What it says in the papers: business pages
Here are the business stories you need to know about this morning.
*Ryanair boss Michael O'Leary has got off to a good start to the long weekend - waking up €15m richer this morning.
The airline chief is one of the major beneficiaries of a €398m windfall being dished out to Ryanair's shareholders, using the proceeds of the sale of its 29.8pc stake in Aer Lingus to British Airways owner IAG.
Shareholders in Ryanair overwhelmingly approved the cash distribution at a meeting at the airline's HQ near Dublin Airport yesterday morning - an event which was, unusually, off limits to the media.
*The financial regulator was 'getting nervous' about FBD before it entered into a €70m agreement to sell a bond to Canadian financial holdings company Fairfax and sell its real estate assets, chief executive Fiona Muldoon said.
Shareholders backed the proposal to sell hotels at an extraordinary general meeting in the Irish Farm Centre yesterday where Ms Muldoon refused to fully rule out office closures.
"Some of the branch managers have said 'you know, we're hearing rumours'. I have been very clear, we will have to take cuts. But I have been very clear that this first phase is €7m, which is about 100 people and that the first phase does not involve closing offices," Ms Muldoon said.
*Limerick brothers John and Patrick Collison have been named as the EY Entrepreneurs of the Year 2015 at a glittering awards ceremony at the Citywest Hotel in Dublin.
Still in their 20s, the pair co-founded California-based Stripe in 2010 with financial backing from technology sector heavyweights like PayPal founders Elon Musk and Peter Thiel.
The Collisons' online payments company is now tipped to become a global brand.
The Irish Times
*Denis O'Brien's Digicel faces a battle with US billionaire John Malone, who is in talks to acquire Digicel's rival Cable & Wireless Communications (CWC) via his Liberty Global group.
The deal would be worth around €5.1bn. Shares in CWC leapt by a fifth yesterday.
*Standard Life shareholders won't be pursued for tax on a "return of value" after a u-turn from Finance Minister Michael Noonan.
Irish shareholders in the insurer faced a large bill after forms allowing them to choose between receiving a payout as income - leading to a higher tax bill - or capital got lost in the post.
The default option was income.
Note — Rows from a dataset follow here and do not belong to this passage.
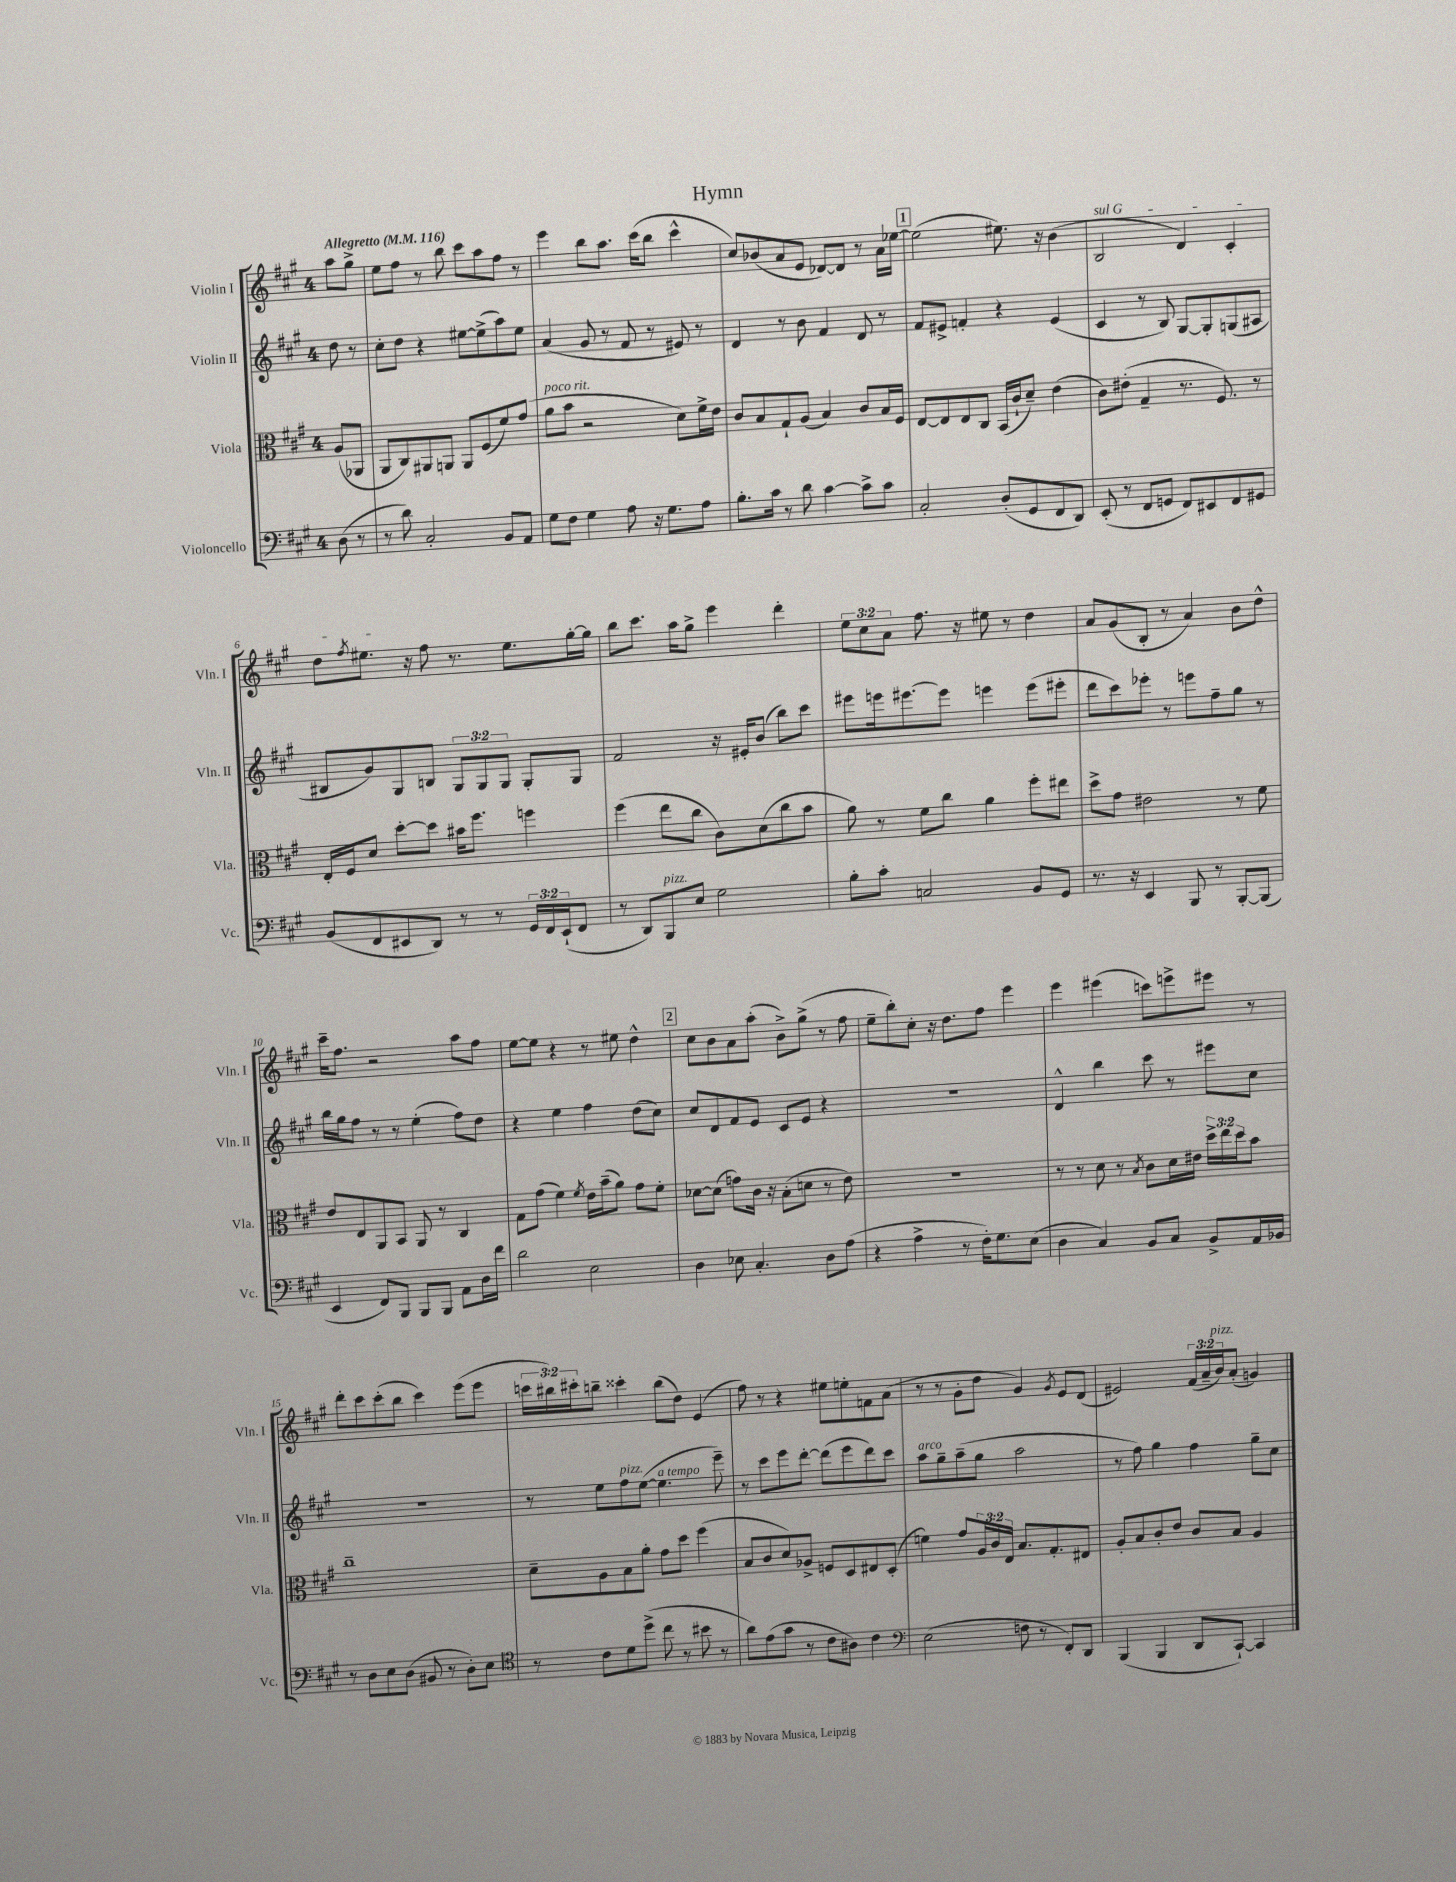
\header { title = "Hymn" }
<<
\new StaffGroup <<
\new Staff = "s0" \with { instrumentName = "Violin I" shortInstrumentName = "Vln. I" } {
    \clef treble \key a \major \once \override Staff.TimeSignature.style = #'single-digit \time 4/4 \override Staff.TupletNumber.text = #tuplet-number::calc-fraction-text \partial 4 \tempo "Allegretto" 4 = 116
    a''8 gis''8-> |
    e''8 fis''8 r8 b''8 cis'''8 a''8 fis''8 r8 |
    e'''4 b''8 a''8. cis'''16( b''8 cis'''4-^ |
    cis''8) bes'8( a'8 e'8 des'8~) des'8 r8 a'16 ees''16~ |
    \mark \markup { \box "1" } ees''2( eis''8.) r16 b'4( |
    \once \override TextSpanner.bound-details.left.text = \markup { \italic "sul G" } b2\startTextSpan d'4) cis'4-. |
    d''8 \acciaccatura { fis''8 } eis''8.\stopTextSpan r16 fis''8 r8. eis''8. gis''16~-. gis''16 |
    b''8 cis'''8. a''16 gis''8-> e'''4 d'''4-. |
    \tuplet 3/2 { e''8 cis''8 a'8 } fis''8. r16 eis''8 r8 d''4 |
    a'8 gis'8( b8-. r8 a'4) b'8 d''8-^ |
    cis'''16-- fis''8. r2 a''8 fis''8 |
    e''8~ e''8 r4 r8 eis''8 d''4-^ |
    \mark \markup { \box "2" } cis''8 b'8 a'8 a''8-.( b'8->) gis''8->( r8 fis''8 |
    e''8-- b''8-.) cis''8-. r16 d''8. fis''8 e'''4 |
    e'''4 eis'''4( c'''8) e'''8-> eis'''8 r8 |
    d'''8-. cis'''8 cis'''8-.( b''8 cis'''4) e'''8( e'''8 |
    \tuplet 3/2 { c'''16 bis''16) cis'''16-. } b''8-- cisis'''4-. b''8( d''8) e'4( |
    fis''8) r8 r4 eis''8 e''8-. f'8 a'8( |
    r8 r8 gis'8-. d''8 gis'4) \acciaccatura { gis'8 } e'8 d'8( |
    eis'2) \tuplet 3/2 { fis'16( a'16-- b'16^\markup { \italic "pizz." }) } a'8-.( g'4) \bar "|." |
}
\new Staff = "s1" \with { instrumentName = "Violin II" shortInstrumentName = "Vln. II" } {
    \clef treble \key a \major \once \override Staff.TimeSignature.style = #'single-digit \time 4/4 \override Staff.TupletNumber.text = #tuplet-number::calc-fraction-text \partial 4
    d''8 r8 |
    cis''8-. d''8 r4 eis''8~ eis''8->( a''8) eis''8 |
    a'4( gis'8 r8 fis'8 r8 eis'8) r8 |
    d'4 r8 b'8 fis'4 d'8 r8 |
    \mark \markup { \box "1" } fis'8 eis'8-> f'4-. r4 eis'4( |
    cis'4 r8 b8) gis8~ gis8-. g8( ais8 |
    bis8 gis'8) gis8 b8 \tuplet 3/2 { gis8 gis8 gis8 } gis8-. gis8 |
    fis'2 r16 eis'16-. b'8( b''8) cis'''8 |
    eis'''8 e'''16 eis'''8.~ eis'''8 e'''4 e'''8( eis'''8-. |
    d'''8 cis'''8) ees'''8-. r8 e'''8 fis''8-- gis''8 r8 |
    b''16 gis''16 fis''8 r8 r8 e''4-.( fis''8) d''8 |
    r4 e''4 fis''4 d''8( cis''8) |
    \mark \markup { \box "2" } cis''8 d'8 fis'8 e'8 cis'8 e'8 r4 |
    r1 |
    d'4-^ b''4 cis'''8 r8 eis'''8 cis''8 |
    R1 |
    r8 e''8 fis''8^\markup { \italic "pizz." } e''8~( e''4.^\markup { \italic "a tempo" } e'''8--) |
    r8 cis'''8 e'''8 d'''8~-. d'''8( e'''8 d'''8) cis'''8 |
    a''8^\markup { \italic "arco" } gis''8-- a''8--( gis''8 a''2 |
    r8 fis''8) gis''4 fis''4 gis''8-- cis''8 \bar "|." |
}
\new Staff = "s2" \with { instrumentName = "Viola" shortInstrumentName = "Vla." } {
    \clef alto \key a \major \once \override Staff.TimeSignature.style = #'single-digit \time 4/4 \override Staff.TupletNumber.text = #tuplet-number::calc-fraction-text \partial 4
    a8( aes,8 |
    a,8 cis8) ais,8 a,8 a,8 fis8( fis'8) gis'8( |
    a'8^\markup { \italic "poco rit." } b'8 r2 d'8) fis'16-> e'16 |
    cis'8 b8 gis8-! a8( b4) cis'8 b16 fis16 |
    \mark \markup { \box "1" } e8~ e8 e8 cis8 b,16( cis'16-! d'8--) e'4( |
    cis'8) eis'8-.( gis4-- r8. fis8.) r8 |
    e16-. fis16 d'8 d''8~-. d''8 bis'16 fis''8. f''4 |
    fis''4( e''8 cis''8 cis'8) d'8( cis''8 b'8 |
    a'8) r8 fis'8 cis''8 a'4 fis''8-. eis''8 |
    d''8-> gis'8 eis'2 r8 fis'8 |
    e'8 e8 a,8 b,8 a,8 r8 cis4 |
    gis8 gis'8( fis'4) \acciaccatura { fis'8 } e'16 b'16--( a'8) gis'8 fis'8-. |
    \mark \markup { \box "2" } des'8~ des'8( g'8) cis'16 r16 b8-.( d'8 r8 e'8) |
    R1 |
    r8 r8 d'8 r8 \acciaccatura { b8 } cis'8 d'16 eis'16 \tuplet 3/2 { d''16-> e''16 d''16 } b'8 |
    cis''1-- |
    d'8-- a8 b8 a'8-. gis'8 d''8 fis''4( |
    b8 cis'8 d'8) aes8-> f8 d8 eis8 d8-.( |
    f'4) gis'8 \tuplet 3/2 { a16 cis'16 e16 } b8. gis8.-. eis8 |
    a8-. b8 cis'8-. e'8 cis'8 b8 a4 \bar "|." |
}
\new Staff = "s3" \with { instrumentName = "Violoncello" shortInstrumentName = "Vc." } {
    \clef bass \key a \major \once \override Staff.TimeSignature.style = #'single-digit \time 4/4 \override Staff.TupletNumber.text = #tuplet-number::calc-fraction-text \partial 4
    d8( r8 |
    r8 d'8) cis2-. b,8 a,8 |
    gis8 fis8 gis4 a8 r16 gis8. a8 |
    b8.-. cis'16 r8 d'8 cis'4~ cis'8-> cis'8 |
    \mark \markup { \box "1" } cis2-. d8-.( gis,8 fis,8 d,8) |
    e,8-.( r8 fis,8 g,8 fis,8) eis,8 fis,8 gis,8 |
    b,8( fis,8 eis,8 d,8) r8 r8 \tuplet 3/2 { gis,16 fis,16 eis,16-!( } fis,8 |
    r8 d,8) b,,8^\markup { \italic "pizz." } e8 gis2 |
    b8-. cis'8-. c2 b,8 gis,8 |
    r8. r16 e,4 b,,8 r8 b,,8~-. b,,8( |
    e,4 fis,8) b,,8 b,,8 b,,8 a,8 d16 fis'16 |
    d'2 e2 |
    \mark \markup { \box "2" } d4 ees8 cis4.-. d8 a8( |
    r4 a4-> r8 fis16-.) gis8. e8( |
    d4 cis4) b,8 cis8 b,8-> a,16 bes,16 |
    r8 d8 e8 d8( bis,8 r8 d8-.) e8 |
    \clef tenor r8 cis'8 d'8 d''8->( cis''8 r8 bis'8 r8 |
    a'8) e'8( gis'8 r8 cis'8 ais8) cis'4 |
    \clef bass e2( f8 r8 fis,8-.) d,8 |
    b,,4( b,,4 d,8 cis,8~-!) cis,4 \bar "|." |
}
>>
>>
Mr Noonan had previously signalled that he wouldn't grant shareholders relief.
*Canada has opened its doors to Irish and European beef for the first time in 19 years.
Irish exports there had been banned after the BSE crisis.
Separately Ireland has reached a deal with Oman on a health certificate that will allow beef and sheep meat to be exported there.
*Officials from Chinese economic powerhouse Shanghai said the city's twinng link with Cork has been one of its most successful.
Import-export business between the cities has been more than doubled since 2010 to €1.88bn.
The officials said they see potential for more growth and want to work with Irish businesses.
*Only 11pc of the €400m in the Government's SME loan fund has been drawn down in the first four months of the scheme.
The fund - the Strategic Bank Corporation of Ireland (SBCI) is designed to lend to SMEs at a low cost.
The figures - revealed by Finance Minister Michael Noonan in a parliamentary answer - show 85pc of the loans have been taken by the agriculture sector.
*Support for Britain remaining in the EU has plunged after an influx of migrants into Europe pushed voters towards the exit, polling company Ipsos Mori said yesterday.
Support for a "Brexit" rose to 39pc - the highest since 2012 - slashing the lead of the 'In' campaign to 13 percentage points - from 34 in June.
A "Brexit" would do major damage to the Irish economy - many analysts have warned.